Thanks @stijn! I will try.

You could use lambda[i] ~ gamma(mu * inv_sigma, inv_sigma),
with inv_sigma = 1 / sigma.

mean(rgamma(10000,1 * 5, 5))
[1] 0.9961446
var(rgamma(10000,1 * 5, 5))
[1] 0.2008218

First, you need to use a non-centered parameterization of scale, which won’t speed up iterations but will greatly improve effective sample size.

parameters {
  vector[M] scale_std:

transformed parameters {
  vector<lower = 0>[M] scale = exp(mu + scale_std * sigma);
 
model {
  scale_std ~ normal(0, 1);

You can compound declare define, so that would be

vector<lower = 0>[M] rate = inv(scale);

We dont’ recommend diffuse priors like these:

shape ~ gamma(0.01, 0.01);

Everything should be much better behaved with something with thinner tails and more mass concentrated around where you think the values should be.

Also, the cauchy(0, 5) on sigma is very wide compared to what sigma probably is.

Many thanks @Bob_Carpenter! I have a few quick questions.

Q1. Is the following not good?

parameters {
  vector<lower=0>[M] scale_std:
  ...
transformed parameters {
  vector<lower=0>[M] scale = mu + scale_std * sigma;
  ...

Q2. When we do non-centered param, what hyperprior distribution should I use for mu and sigma? It seems that I may leave them undefined?

Q3. I cannot use matrix for discrete distributions, correct?

A1: that’s fine.

A2: if you don’t specify a prior for a variable, it’s implicitly uniform on the values that satisfy its constraints. We recommend at least weakly informative priors everywhere.

A3: Not sure what you mean by matrix for discrete distributions. It’s not fully vectorized, if that’s what you mean. The index of the manual has the legal instantiations including vectorizations (the ones that end in s).

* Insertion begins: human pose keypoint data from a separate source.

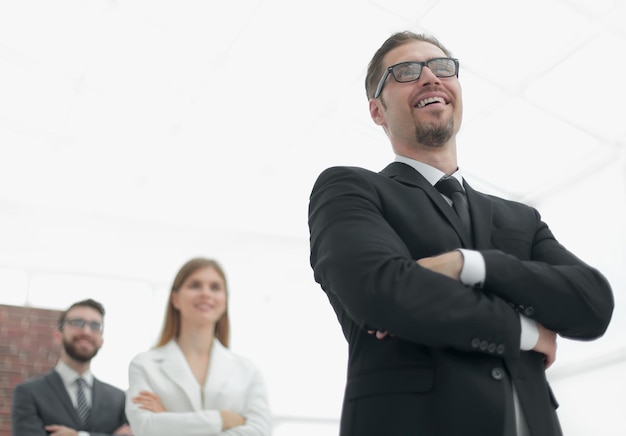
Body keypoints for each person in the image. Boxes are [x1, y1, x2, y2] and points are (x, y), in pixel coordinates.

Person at [308, 31, 614, 436]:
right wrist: (523, 330)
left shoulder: (520, 218)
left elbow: (592, 304)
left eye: (442, 67)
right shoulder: (349, 189)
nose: (430, 77)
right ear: (377, 111)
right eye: (406, 72)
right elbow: (380, 291)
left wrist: (472, 265)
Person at [125, 257, 271, 436]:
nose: (206, 293)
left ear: (225, 302)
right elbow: (145, 427)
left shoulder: (248, 371)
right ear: (175, 299)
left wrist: (168, 420)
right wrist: (222, 419)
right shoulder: (144, 365)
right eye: (195, 285)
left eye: (215, 287)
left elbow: (259, 432)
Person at [12, 298, 133, 436]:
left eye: (95, 326)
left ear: (101, 340)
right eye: (77, 323)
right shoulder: (29, 393)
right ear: (58, 335)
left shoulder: (118, 398)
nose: (86, 331)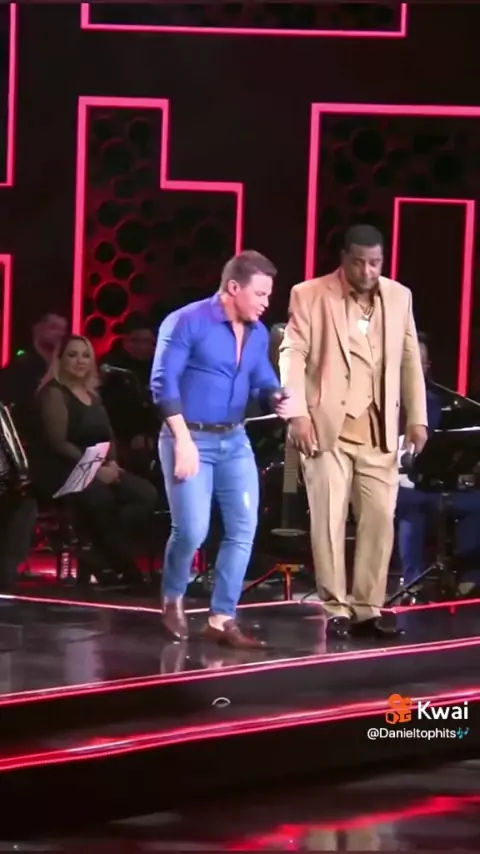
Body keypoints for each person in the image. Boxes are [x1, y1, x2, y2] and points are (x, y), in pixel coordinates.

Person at [279, 224, 428, 639]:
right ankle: (336, 608)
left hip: (379, 431)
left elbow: (410, 359)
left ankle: (367, 609)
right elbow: (292, 353)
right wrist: (296, 413)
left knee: (379, 520)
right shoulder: (309, 294)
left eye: (375, 263)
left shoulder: (399, 296)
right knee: (328, 520)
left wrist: (417, 417)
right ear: (344, 258)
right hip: (326, 429)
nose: (367, 271)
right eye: (359, 262)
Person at [150, 250, 294, 647]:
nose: (266, 303)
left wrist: (276, 397)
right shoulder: (187, 321)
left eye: (269, 295)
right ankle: (173, 596)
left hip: (234, 439)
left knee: (243, 529)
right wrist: (182, 441)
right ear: (233, 287)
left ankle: (222, 618)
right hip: (188, 435)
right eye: (260, 294)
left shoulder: (258, 333)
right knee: (192, 530)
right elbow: (163, 383)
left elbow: (262, 380)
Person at [30, 335, 158, 591]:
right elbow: (59, 443)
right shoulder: (54, 393)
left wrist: (112, 464)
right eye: (72, 355)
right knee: (101, 498)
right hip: (63, 468)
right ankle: (123, 568)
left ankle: (98, 553)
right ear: (60, 360)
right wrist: (95, 470)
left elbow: (108, 437)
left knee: (146, 494)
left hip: (97, 465)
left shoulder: (93, 396)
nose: (80, 361)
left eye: (85, 355)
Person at [396, 333, 480, 598]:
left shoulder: (435, 402)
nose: (414, 368)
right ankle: (412, 582)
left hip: (431, 482)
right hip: (395, 484)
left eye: (419, 362)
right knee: (411, 507)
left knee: (475, 503)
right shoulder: (381, 399)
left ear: (427, 367)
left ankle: (468, 578)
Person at [0, 312, 68, 434]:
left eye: (63, 330)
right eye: (54, 328)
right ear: (37, 329)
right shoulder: (21, 366)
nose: (60, 334)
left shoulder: (66, 365)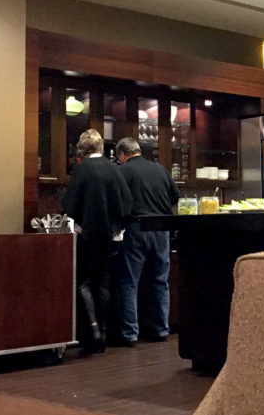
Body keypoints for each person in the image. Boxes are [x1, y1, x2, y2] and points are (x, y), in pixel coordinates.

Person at [62, 129, 132, 354]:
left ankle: (91, 330)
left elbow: (70, 205)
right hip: (113, 236)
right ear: (101, 147)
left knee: (83, 281)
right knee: (103, 282)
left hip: (88, 235)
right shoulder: (114, 169)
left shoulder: (81, 170)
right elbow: (126, 202)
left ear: (83, 148)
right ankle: (103, 331)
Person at [113, 137, 180, 346]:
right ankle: (161, 330)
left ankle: (130, 334)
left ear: (122, 154)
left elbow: (116, 203)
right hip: (161, 229)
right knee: (160, 282)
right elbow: (175, 198)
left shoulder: (122, 172)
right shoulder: (160, 170)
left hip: (136, 229)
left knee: (129, 283)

Thank you for sharing your model @kbchoi, and for all that are trying to help.

Indeed, being able to run these kind of hierarchical models “a la limma” or DeSEQ, in STAN, would allow to customize them to experimental designs and would be quite useful.

Did you ever succeed to run your model with a few 1000s genes ? Did you try to use narrower priors ?

Best,
Arnaud

No luck yet. I am not sure if using narrower priors is a right thing to do. (Correct me if I am wrong). When a parallel Stan comes (as Aki mentioned above), I will try it again.

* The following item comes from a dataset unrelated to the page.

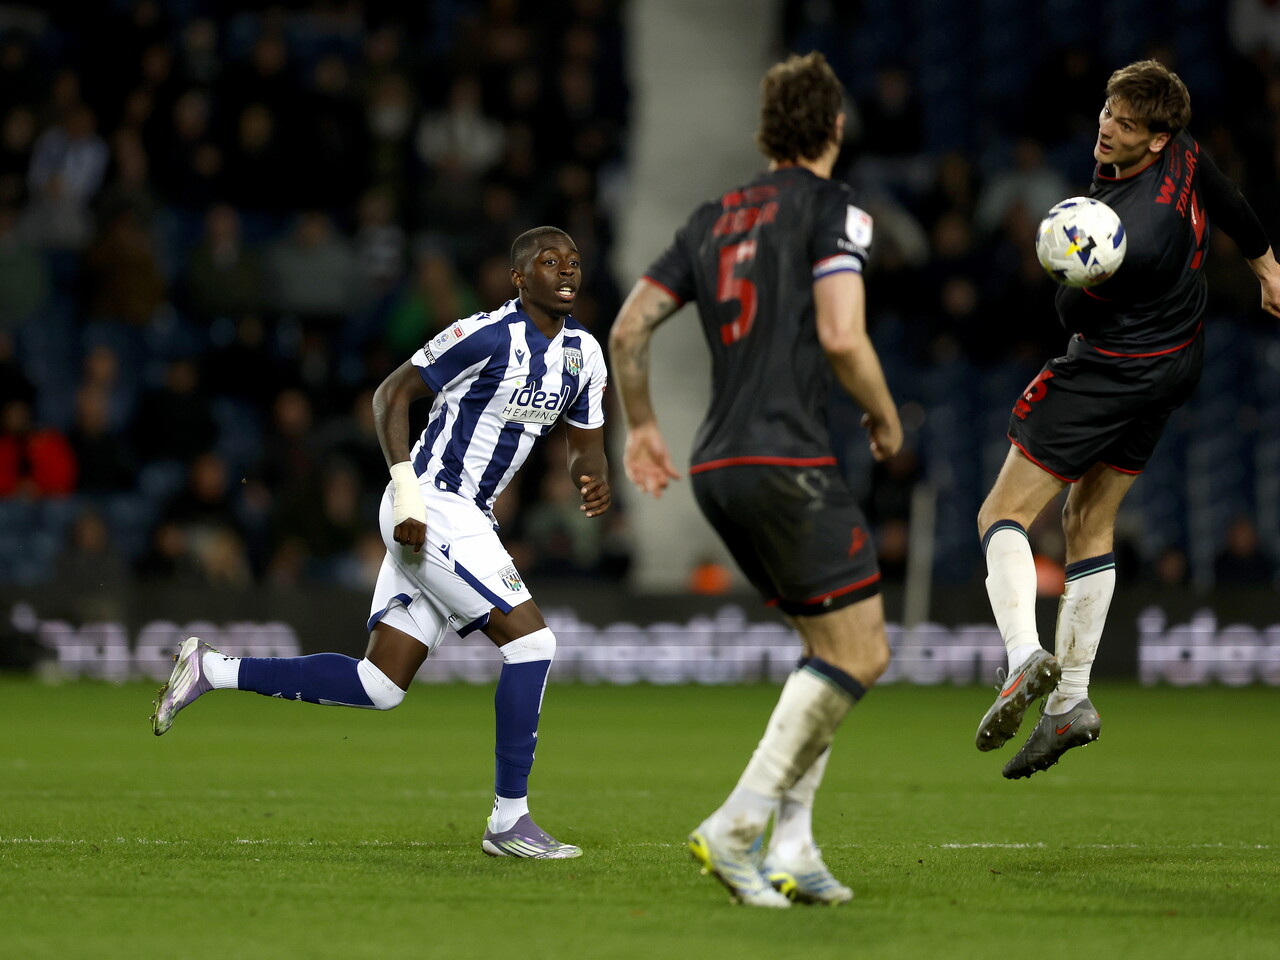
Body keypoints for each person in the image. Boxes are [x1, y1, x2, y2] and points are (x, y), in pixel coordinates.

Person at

What is the current model you are using now?
Bob gave you lots of useful hints.
Your hyper-priors have some room of improvements.

Thanks @kbchoi -

I am not sure if using narrower priors is a right thing to do. (Correct me if I am wrong).

I think that’s what was suggested by @Bob_Carpenter:

We dont’ recommend diffuse priors like these: shape ~ gamma(0.01, 0.01)
Everything should be much better behaved with something with thinner tails and more mass concentrated around where you think the values should be.
Also, the cauchy(0, 5) on sigma is very wide compared to what sigma probably is

@stijn also had suggestion for the priors.

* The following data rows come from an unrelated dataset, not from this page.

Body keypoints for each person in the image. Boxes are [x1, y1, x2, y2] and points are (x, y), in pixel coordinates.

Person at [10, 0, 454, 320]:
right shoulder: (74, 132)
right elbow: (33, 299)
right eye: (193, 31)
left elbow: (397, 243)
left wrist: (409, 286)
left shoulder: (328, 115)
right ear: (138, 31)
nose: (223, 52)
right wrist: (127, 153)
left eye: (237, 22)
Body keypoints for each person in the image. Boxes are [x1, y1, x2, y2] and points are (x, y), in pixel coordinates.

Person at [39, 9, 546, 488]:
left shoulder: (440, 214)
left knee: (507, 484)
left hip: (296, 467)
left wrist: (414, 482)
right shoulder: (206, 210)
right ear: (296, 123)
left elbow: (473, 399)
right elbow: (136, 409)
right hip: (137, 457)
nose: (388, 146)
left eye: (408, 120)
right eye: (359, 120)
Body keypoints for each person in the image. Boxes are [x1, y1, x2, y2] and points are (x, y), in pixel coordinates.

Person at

I think having narrower prior will definitely help the computation- I would even try normal priors to start with. About scientific validity, may-be there is an argument for working your way from narrow priors to wider ones, and observe the effect on the results? If one finds a range where the results are no more sensitive to the change in “prior width”, it may be a good argument for the validity of the priors.